“To my mind country girls are always so refreshing,” Mr. Jardine went on gamely.
“I’m hardly a girl,” Francesca retorted. “I
am five and twenty. How old are you, Mr. Thorne?”
Mr. Thorne made a sound that could have been a cough or a laugh. “I am nearly thirty, Miss Greentree.”
“Londoners are so pale and wan, and the children so dreadfully skinny.” Amy was trying to wrench the conversation out of the hands of her headstrong daughter. “Country folk are so much more…”
“Strapping?” Sebastian said. “Buxom?”
Buxom! How dare he? Did he really think her buxom?
“Rosy-cheeked and strong of limb,” Amy finished reprovingly.
Mr. Thorne took the drink his host was offering him. “In my experience,” he began, and Francesca knew by the glint in his black eyes that he was going to say something rude and impertinent, “a man wants a woman he can hold without fearing she will break.”
“You mean a Toby jug as opposed to a Dresden shepherdess?” Francesca asked sweetly.
“I was thinking more of a Valkyrie. A Boadicea in her chariot.”
“They are very warlike examples of our sex, Mr. Thorne,” Amy said doubtfully. “Don’t you think it would be more appropriate for a female to pour your tea and listen to your troubles than throw thunder and lightning bolts?”
“Perhaps Mr. Thorne prefers thunder and lightning bolts,” Francesca said slyly. “Did you enjoy the storm on the moors that much, Mr. Thorne? Should I have left you in the mire?”
“Francesca,” Amy reproved her. “I’m afraid Mr. Thorne won’t understand your teasing.”
He smiled at Amy, a truly attractive smile, and it was only when he turned it on Francesca that it lost its innocence. “I don’t mind,” he said. “Tease away, Miss Greentree.”
It was the smile that did it. There was something very intimate in it, something wicked and wanton. Something that spoke of heat and…and naked flesh. What was happening to her? Francesca’s blood seemed to be pounding through her body like a runaway coach, turning her hot and a little sick. Sebastian was doing this to her. She must not allow him to see her weakness. He already knew far too much about her, and she knew he would use that knowledge against her, to take what he wanted.
Self-restraint. Self-control. The room was spinning…

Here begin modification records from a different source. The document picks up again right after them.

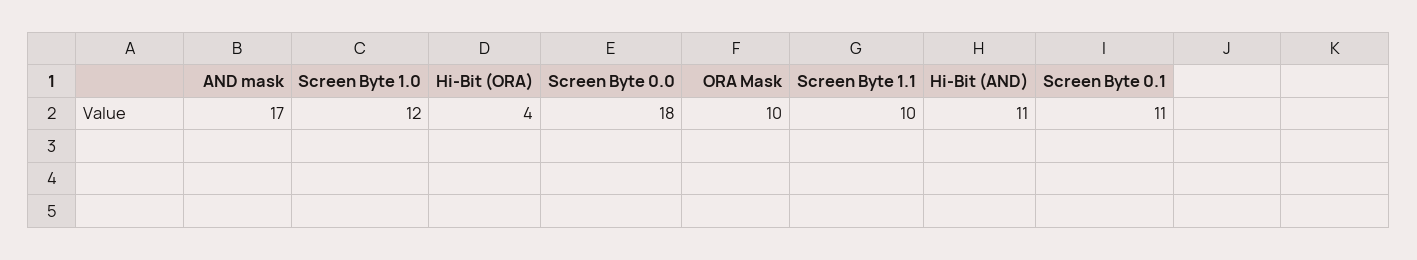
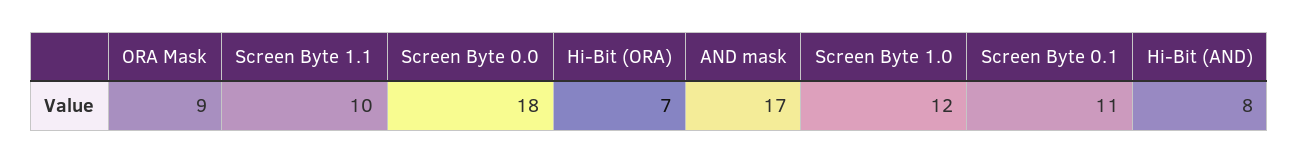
  {
    "AND mask": 17,
    "Screen Byte 1.0": 12,
-   "Hi-Bit (ORA)": 4,
+   "Hi-Bit (ORA)": 7,
    "Screen Byte 0.0": 18,
-   "ORA Mask": 10,
+   "ORA Mask": 9,
    "Screen Byte 1.1": 10,
-   "Hi-Bit (AND)": 11,
+   "Hi-Bit (AND)": 8,
    "Screen Byte 0.1": 11
  }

She felt his hand, clasped about her elbow with a ironlike grip, and realized he was holding her upright. Her knees seemed to be buckling.

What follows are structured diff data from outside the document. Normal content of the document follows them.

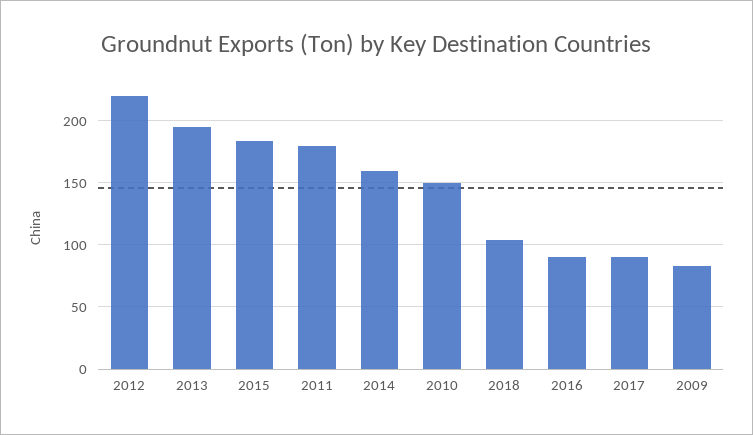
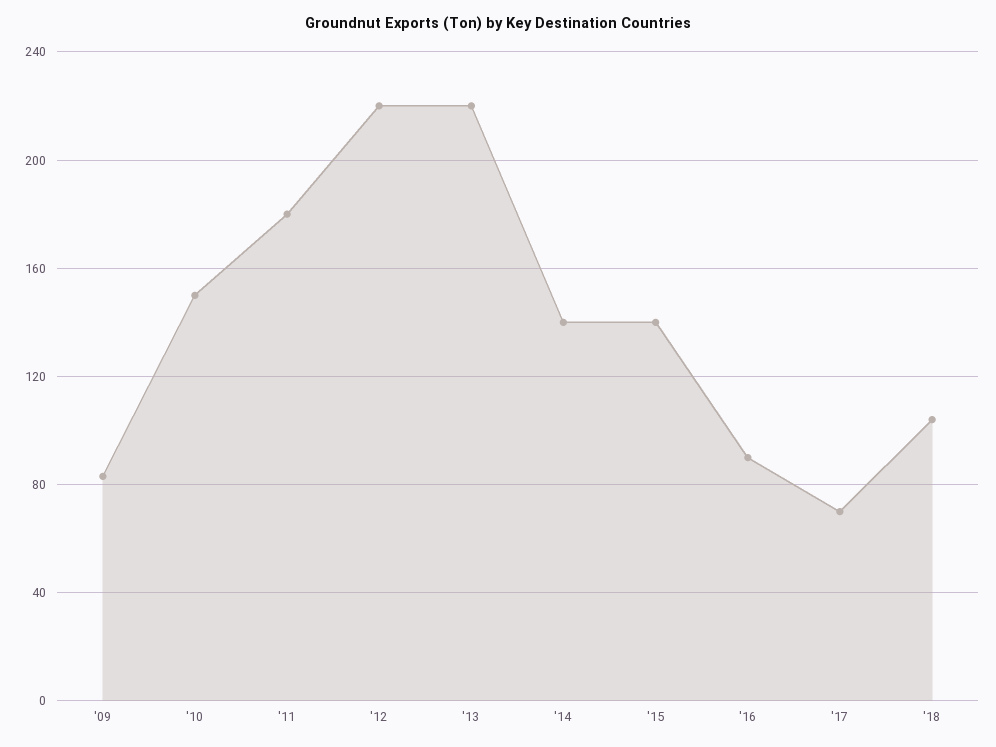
  {
    "2012": 220,
-   "2013": 195,
+   "2013": 220,
-   "2015": 185,
+   "2015": 140,
    "2011": 180,
-   "2014": 160,
+   "2014": 140,
    "2010": 150,
    "2018": 105,
    "2016": 90,
-   "2017": 90,
+   "2017": 70,
    "2009": 85
  }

“Don’t swoon on me, my Valkyrie,” his deep voice said in her ear.
Fainting was for debutantes and expectant mothers. Francesca was not the sort of woman to faint. She straightened up, clenching her teeth until her jaw ached. “I…it is very warm in here,” she said in a small, husky voice.
Amy was on her feet. “Francesca? Are you well? You are not yourself, are you? I knew it the moment I saw you in that…that dress. Oh, I do wish you would not prowl the moors! I’m sorry, Mr. Thorne, I am grateful my daughter found you, but she will make herself ill one day, if she hasn’t already…”

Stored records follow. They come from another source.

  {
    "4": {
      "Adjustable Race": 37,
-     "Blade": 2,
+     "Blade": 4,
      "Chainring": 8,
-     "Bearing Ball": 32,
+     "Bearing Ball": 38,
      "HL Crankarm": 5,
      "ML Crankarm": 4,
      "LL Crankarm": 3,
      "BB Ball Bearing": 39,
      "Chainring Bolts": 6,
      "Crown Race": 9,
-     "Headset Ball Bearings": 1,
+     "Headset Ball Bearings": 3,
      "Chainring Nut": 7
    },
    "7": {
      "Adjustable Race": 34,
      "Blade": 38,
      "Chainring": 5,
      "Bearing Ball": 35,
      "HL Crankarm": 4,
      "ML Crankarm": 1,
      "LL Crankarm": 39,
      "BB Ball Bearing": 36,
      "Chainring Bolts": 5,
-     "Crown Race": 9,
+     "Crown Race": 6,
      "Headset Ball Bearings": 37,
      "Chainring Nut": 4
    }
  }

“I am perfectly well, Mama,” Francesca said. “The room is overheated, that is all.”
“You must go straight to bed,” Amy insisted.
Bed. I do want to go to bed. I want to go to bed with Sebastian Thorne and make love to him all night, and when the dawn comes, I want to awake in his arms and make love again.
Oh dear God! Her thoughts shocked her witless. What was happening to her? She was truly losing her mind, and it was all his fault. Francesca looked up, full of fear and guilt, and found herself staring directly into his black eyes. His own widened, and something sparked deep within them—an acknowledgment of what she was feeling? The same thought? Whatever it was, Francesca knew she had just succeeded in making things worse.
“Nonsense,” Mr. Jardine was arguing gently with his wife, “the girl needs a sip of brandy, that’s all. Here you are, Francesca. Drink up.”
The cool glass was pressed into her hand and she lifted it to her lips, doing as she was told because she wasn’t capable of doing anything else. Her mind was numb, suspended. She choked as the alcohol burned her throat, the room blurred. And then Sebastian was leaning toward her solicitously, and everything came into her sharp focus. She was aware of his clean, masculine scent.
What was happening to her? She knew he was dangerous; she knew she must stay away from him. Why was she being drawn into his orbit like a moth to a flame? And like a singed moth, she felt raw, her emotions stripped bare so that she was finding it difficult to breathe.
“I’m perfectly all right,” she insisted, edging away. “I have been out on the moors in far worse weather, as you well know, Mama. Besides, if I am ill then I won’t be able to go to London with you, now will I?”
Amy’s brow wrinkled. “Perhaps you should stay here.”